#### TEXTO DADO
****************************************

La religión está atada a leyendas, parábolas, cuentos o como les quieran llamar aquellos que la usen en sus diferentes propósitos. Lo cierto es que en muchas ocasiones, son una verdadera prueba de fe.
En el siglo XVI, tres mujeres de buena posición llamadas “Las Felipas”, fundaron un convento dominico justo detrás del Templo de Santa Catalina de Siena, en la calle hoy conocida como República de Argentina, en la Ciudad de México.
Aquel templo contenía justo en la entrada una figura bastante afectada de un Cristo cargado con una cruz. Pero su apariencia iba más allá de lo común, realmente transmitía sufrimiento, dolor, pena, ese sacrificio que elevó como solución a nuestros pecados.
Severa de Gracida y Álvarez, una joven novicia que llegó al convento en busca de acercarse y servir a Dios, creó una fuerte empatía con esta figura, justo desde su llegada. Cada día, pasaba junto a esta imagen y rezaba con mucho fervor y devoción, todos le conocían por esto.
Con el paso del tiempo, ya conocida como Sor Severa de Santo Domingo, demostraba con mucha más fuerza aquella devoción a la figura, a pesar de su edad, sus enfermedades y sus dolores.
Una noche de tempestad y fuertes lluvias, aquella monja recordaba la figura del Cristo y pensaba en ir a cubrirlo, evitarle un dolor adicional al que demostraba cada día más ante los ojos de aquella devota, sin embargo, su enfermo cuerpo y débiles hueso no le permitían avanzar, por lo que entre oraciones comenzó a llamarle, en busca de recibirlo y acobijarlo.

****************************************

#### Textos fuente de documentos con formato
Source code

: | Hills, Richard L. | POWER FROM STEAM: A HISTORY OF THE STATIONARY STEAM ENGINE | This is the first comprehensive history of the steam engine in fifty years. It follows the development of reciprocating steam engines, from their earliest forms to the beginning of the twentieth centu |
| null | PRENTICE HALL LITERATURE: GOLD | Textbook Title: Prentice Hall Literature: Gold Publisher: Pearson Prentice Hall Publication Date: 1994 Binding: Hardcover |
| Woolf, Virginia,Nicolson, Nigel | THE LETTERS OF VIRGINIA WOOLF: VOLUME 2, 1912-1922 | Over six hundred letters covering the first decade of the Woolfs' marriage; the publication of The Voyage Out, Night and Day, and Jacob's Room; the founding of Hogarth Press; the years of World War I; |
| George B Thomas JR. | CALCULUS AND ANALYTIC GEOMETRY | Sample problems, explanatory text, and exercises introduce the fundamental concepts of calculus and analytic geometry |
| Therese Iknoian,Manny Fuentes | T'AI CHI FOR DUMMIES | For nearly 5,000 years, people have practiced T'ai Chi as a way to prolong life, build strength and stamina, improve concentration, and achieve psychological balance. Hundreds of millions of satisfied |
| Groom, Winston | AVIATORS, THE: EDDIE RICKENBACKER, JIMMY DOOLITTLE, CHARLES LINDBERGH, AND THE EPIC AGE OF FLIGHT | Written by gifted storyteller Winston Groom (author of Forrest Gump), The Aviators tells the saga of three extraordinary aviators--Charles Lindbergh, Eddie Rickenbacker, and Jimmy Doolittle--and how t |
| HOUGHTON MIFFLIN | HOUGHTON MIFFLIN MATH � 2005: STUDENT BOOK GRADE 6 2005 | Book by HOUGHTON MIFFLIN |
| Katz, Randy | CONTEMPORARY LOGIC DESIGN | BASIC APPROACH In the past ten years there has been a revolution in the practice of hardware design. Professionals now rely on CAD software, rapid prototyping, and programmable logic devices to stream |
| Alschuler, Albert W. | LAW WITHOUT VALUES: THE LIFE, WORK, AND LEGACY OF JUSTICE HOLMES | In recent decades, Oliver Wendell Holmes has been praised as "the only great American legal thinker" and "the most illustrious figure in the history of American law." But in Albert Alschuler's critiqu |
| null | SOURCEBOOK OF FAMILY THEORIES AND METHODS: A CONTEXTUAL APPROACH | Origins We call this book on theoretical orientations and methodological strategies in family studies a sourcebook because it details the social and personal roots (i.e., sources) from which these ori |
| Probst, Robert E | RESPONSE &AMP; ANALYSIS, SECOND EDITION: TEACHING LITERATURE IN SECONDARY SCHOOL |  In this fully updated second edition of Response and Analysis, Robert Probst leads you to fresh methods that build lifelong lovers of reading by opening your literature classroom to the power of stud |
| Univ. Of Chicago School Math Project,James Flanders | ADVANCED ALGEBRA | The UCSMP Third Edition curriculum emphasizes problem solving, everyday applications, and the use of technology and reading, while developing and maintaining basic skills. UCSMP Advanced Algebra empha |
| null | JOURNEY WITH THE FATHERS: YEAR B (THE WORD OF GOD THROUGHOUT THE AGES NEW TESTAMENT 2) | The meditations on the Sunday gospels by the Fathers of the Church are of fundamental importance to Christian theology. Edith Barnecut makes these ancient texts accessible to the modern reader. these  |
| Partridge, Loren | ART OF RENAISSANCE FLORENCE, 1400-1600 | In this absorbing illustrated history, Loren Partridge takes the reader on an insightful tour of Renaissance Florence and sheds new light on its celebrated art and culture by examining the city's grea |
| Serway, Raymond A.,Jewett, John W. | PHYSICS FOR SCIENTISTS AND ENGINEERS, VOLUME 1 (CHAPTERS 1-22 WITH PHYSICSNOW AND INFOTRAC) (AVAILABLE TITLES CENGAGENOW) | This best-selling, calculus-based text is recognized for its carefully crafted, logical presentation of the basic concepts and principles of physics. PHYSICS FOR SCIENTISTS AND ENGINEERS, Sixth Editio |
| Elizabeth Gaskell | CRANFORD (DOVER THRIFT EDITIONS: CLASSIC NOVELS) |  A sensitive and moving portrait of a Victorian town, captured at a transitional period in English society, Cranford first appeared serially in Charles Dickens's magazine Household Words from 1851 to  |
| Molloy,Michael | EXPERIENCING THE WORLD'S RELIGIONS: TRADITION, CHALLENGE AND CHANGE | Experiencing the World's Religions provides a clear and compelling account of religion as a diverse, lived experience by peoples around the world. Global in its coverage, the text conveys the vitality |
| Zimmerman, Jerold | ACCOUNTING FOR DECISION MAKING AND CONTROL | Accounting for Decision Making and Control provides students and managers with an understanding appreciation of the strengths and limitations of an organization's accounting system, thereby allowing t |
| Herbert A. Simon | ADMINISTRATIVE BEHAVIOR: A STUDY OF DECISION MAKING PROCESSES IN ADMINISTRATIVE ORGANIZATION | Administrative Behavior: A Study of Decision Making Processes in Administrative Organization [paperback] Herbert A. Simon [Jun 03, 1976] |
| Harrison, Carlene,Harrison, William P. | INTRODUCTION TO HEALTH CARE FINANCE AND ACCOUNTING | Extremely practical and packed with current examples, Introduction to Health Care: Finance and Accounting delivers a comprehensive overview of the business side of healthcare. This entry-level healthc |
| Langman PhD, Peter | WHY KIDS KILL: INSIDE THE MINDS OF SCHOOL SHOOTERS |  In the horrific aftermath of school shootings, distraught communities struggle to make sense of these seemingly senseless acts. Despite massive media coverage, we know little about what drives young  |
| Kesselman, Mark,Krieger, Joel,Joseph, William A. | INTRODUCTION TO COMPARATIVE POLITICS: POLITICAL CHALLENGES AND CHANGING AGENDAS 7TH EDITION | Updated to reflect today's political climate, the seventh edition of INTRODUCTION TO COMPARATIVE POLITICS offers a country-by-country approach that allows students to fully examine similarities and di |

****************************************

#### QUÉ HACER
Sigue el relato de Sor Severa y el Cristo cargado con la cruz a partir de su última oración.

#### TU RESPUESTA
Justo en ese momento, llamó a la puerta un mendigo que yacía mojado y hambriento bajo la lluvia, con la ropa destrozada bajo aquel vendaval. Sor Severa no se lo pensó y entre dolores y un alma servicial, atendió a aquel necesitado, con comida, ropas y abrigo para una noche larga.
Al día siguiente, el cuerpo de aquella religiosa fue encontrado sin vida, pero con un olor a santidad bastante fuerte, a rosas, además de una sonrisa de paz y bondad inigualable en aquel rostro complacido. Por otra parte, su rebozo o chal, fue encontrado sobre aquella imagen.
Al ser considerado un acto divino, fue bautizado como el Señor del Rebozo, la misma imagen que por más de 30 años recibió las oraciones de Sor Severa, la misma que fue adorada hasta que el Templo se convirtió en una biblioteca.